A Review of Classification Algorithms for EEG-based Brain-Computer Interfaces

Conclusions

This paper has surveyed classification algorithms used to design Brain-Computer Interfaces (BCI). These algorithms were divided into five categories: linear classifiers, neural networks, nonlinear Bayesian classifiers, nearest neighbor classifiers and combinations of classifiers. The results they obtained, in a BCI context, have been analysed and compared in order to provide the readers with guidelines to choose or design a classifier for a BCI system. In a nutshell, it seems that SVM are particularly efficient for synchronous BCI. This probably is due to their regularization property and their immunity to the curse-of-dimensionality. Furthermore, combinations of classifiers and dynamic classifiers also seem very efficient in synchronous experiments.

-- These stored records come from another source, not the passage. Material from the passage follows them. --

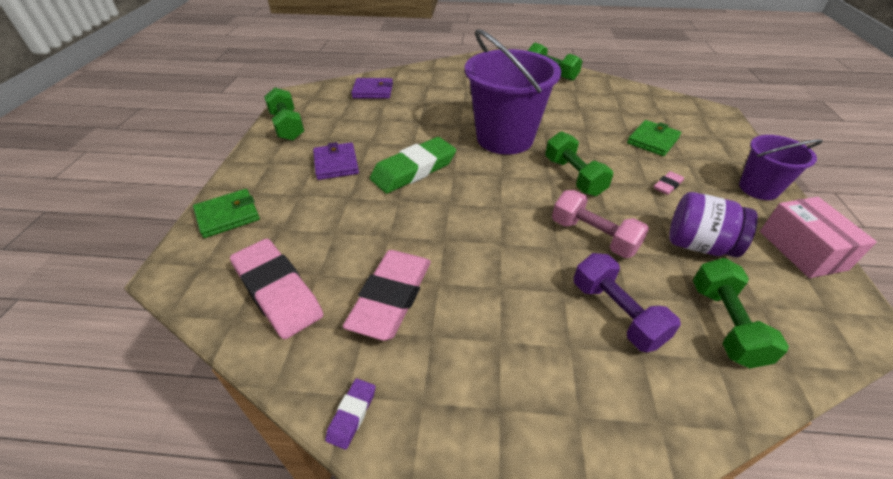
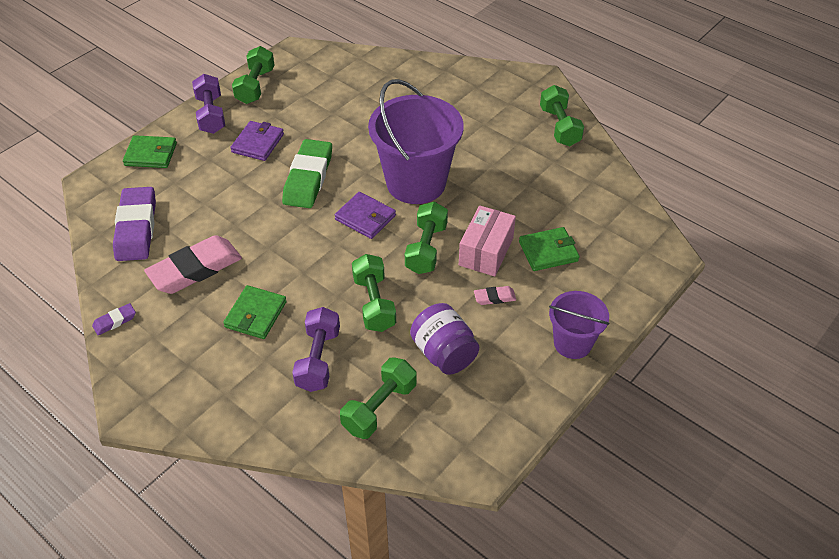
camera: 35 degrees right, 5 degrees up
pink eraser [230,239,323,339] -> purple eraser [113,187,156,261]
purple wallet [351,78,393,99] -> purple wallet moved to [335,192,396,239]
green eraser [370,137,456,194] -> green eraser turned 75 degrees counterclockwise [282,139,332,208]
pink dumbbell [552,190,649,258] -> green dumbbell [352,254,396,332]
pink box [760,197,877,278] -> pink box moved to [459,205,516,276]
none -> purple dumbbell [192,74,225,134]
none -> green wallet [223,285,287,339]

This paper focused on reviewing classifiers used in BCI research, i.e., related to published online or offline studies. However, other existing classification techniques, not currently used for BCI purposes, could be explored and may prove to be rewarding. Furthermore, it should be noted that once BCI will be more widely used in clinical practice, new properties will have to be taken into consideration, such as the availability of large data sets or long term variability of EEG signals.

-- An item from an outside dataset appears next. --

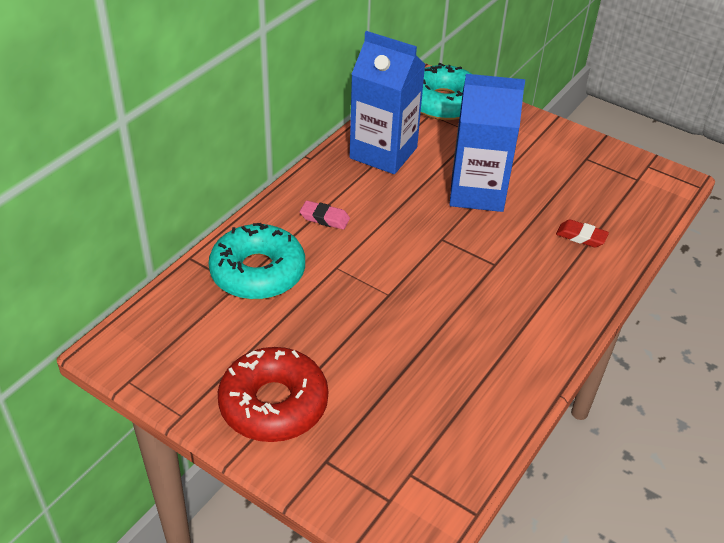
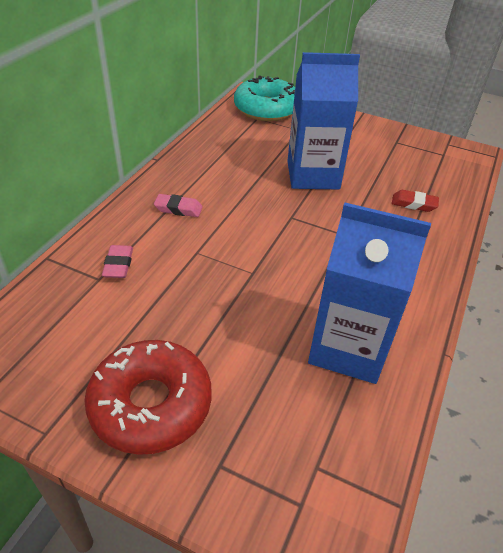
camera: 10 degrees left, 0 degrees up
turquoise donut [209,223,305,300] -> pink eraser [102,245,133,278]
blue carton [349,31,425,174] -> blue carton moved to [308,203,431,384]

One difficulty encountered in such a study concerns the lack of published objective comparisons between classifiers. Ideally, classifiers should be tested within the same context, i.e., with the same users, using the same feature extraction method and the same protocol. Currently, this is a crucial problem for BCI research. For this reason some researchers have proposed general purpose BCI systems such as the BCI2000 toolkit [80]. This toolkit is a modular framework which makes it possible to easily change the classification, preprocessing or feature extraction modules. With such a system it becomes possible to test several classifiers with the same features and preprocessings. With similar objectives of modularity, the Open-ViBE platform [81] proposes a framework to experiment BCI on various protocols using, for instance, neuro-feedback and Virtual Reality. An extensive use of such platforms could lead to interesting findings in the future.